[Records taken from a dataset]
★ ★ ★ ★ ★

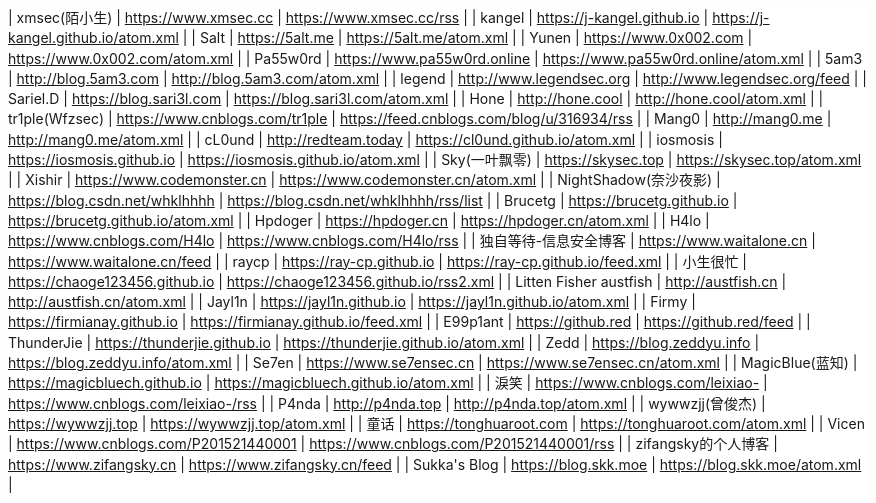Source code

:| xmsec(陌小生) | https://www.xmsec.cc | https://www.xmsec.cc/rss |
| kangel | https://j-kangel.github.io | https://j-kangel.github.io/atom.xml |
| Salt | https://5alt.me | https://5alt.me/atom.xml |
| Yunen | https://www.0x002.com | https://www.0x002.com/atom.xml |
| Pa55w0rd | https://www.pa55w0rd.online | https://www.pa55w0rd.online/atom.xml |
| 5am3 | http://blog.5am3.com | http://blog.5am3.com/atom.xml |
| legend | http://www.legendsec.org | http://www.legendsec.org/feed |
| Sariel.D | https://blog.sari3l.com | https://blog.sari3l.com/atom.xml |
| Hone | http://hone.cool | http://hone.cool/atom.xml |
| tr1ple(Wfzsec) | https://www.cnblogs.com/tr1ple | https://feed.cnblogs.com/blog/u/316934/rss |
| Mang0 | http://mang0.me | http://mang0.me/atom.xml |
| cL0und | http://redteam.today | https://cl0und.github.io/atom.xml |
| iosmosis | https://iosmosis.github.io | https://iosmosis.github.io/atom.xml |
| Sky(一叶飘零) | https://skysec.top | https://skysec.top/atom.xml |
| Xishir | https://www.codemonster.cn | https://www.codemonster.cn/atom.xml |
| NightShadow(奈沙夜影) | https://blog.csdn.net/whklhhhh | https://blog.csdn.net/whklhhhh/rss/list |
| Brucetg | https://brucetg.github.io | https://brucetg.github.io/atom.xml |
| Hpdoger | https://hpdoger.cn | https://hpdoger.cn/atom.xml |
| H4lo | https://www.cnblogs.com/H4lo | https://www.cnblogs.com/H4lo/rss |
| 独自等待-信息安全博客 | https://www.waitalone.cn | https://www.waitalone.cn/feed |
| raycp | https://ray-cp.github.io | https://ray-cp.github.io/feed.xml |
| 小生很忙 | https://chaoge123456.github.io | https://chaoge123456.github.io/rss2.xml |
| Litten Fisher austfish | http://austfish.cn | http://austfish.cn/atom.xml |
| Jayl1n | https://jayl1n.github.io | https://jayl1n.github.io/atom.xml |
| Firmy | https://firmianay.github.io | https://firmianay.github.io/feed.xml |
| E99p1ant | https://github.red | https://github.red/feed |
| ThunderJie | https://thunderjie.github.io | https://thunderjie.github.io/atom.xml |
| Zedd | https://blog.zeddyu.info | https://blog.zeddyu.info/atom.xml |
| Se7en | https://www.se7ensec.cn | https://www.se7ensec.cn/atom.xml |
| MagicBlue(蓝知) | https://magicbluech.github.io | https://magicbluech.github.io/atom.xml |
| 淚笑 | https://www.cnblogs.com/leixiao- | https://www.cnblogs.com/leixiao-/rss |
| P4nda | http://p4nda.top | http://p4nda.top/atom.xml |
| wywwzjj(曾俊杰) | https://wywwzjj.top | https://wywwzjj.top/atom.xml |
| 童话 | https://tonghuaroot.com | https://tonghuaroot.com/atom.xml |
| Vicen | https://www.cnblogs.com/P201521440001 | https://www.cnblogs.com/P201521440001/rss |
| zifangsky的个人博客 | https://www.zifangsky.cn | https://www.zifangsky.cn/feed |
| Sukka's Blog | https://blog.skk.moe | https://blog.skk.moe/atom.xml |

★ ★ ★ ★ ★

◆ Assignment ◆
Reproduce the part of the data that opens with the line containing "https://www.xmsec.cc | https://www.xmsec.cc/rss |" and closes with the line containing "Pa55w0rd | https://www.pa55w0rd.online", including both of those lines.

◆ Finished task ◆
:| xmsec(陌小生) | https://www.xmsec.cc | https://www.xmsec.cc/rss |
| kangel | https://j-kangel.github.io | https://j-kangel.github.io/atom.xml |
| Salt | https://5alt.me | https://5alt.me/atom.xml |
| Yunen | https://www.0x002.com | https://www.0x002.com/atom.xml |
| Pa55w0rd | https://www.pa55w0rd.online | https://www.pa55w0rd.online/atom.xml |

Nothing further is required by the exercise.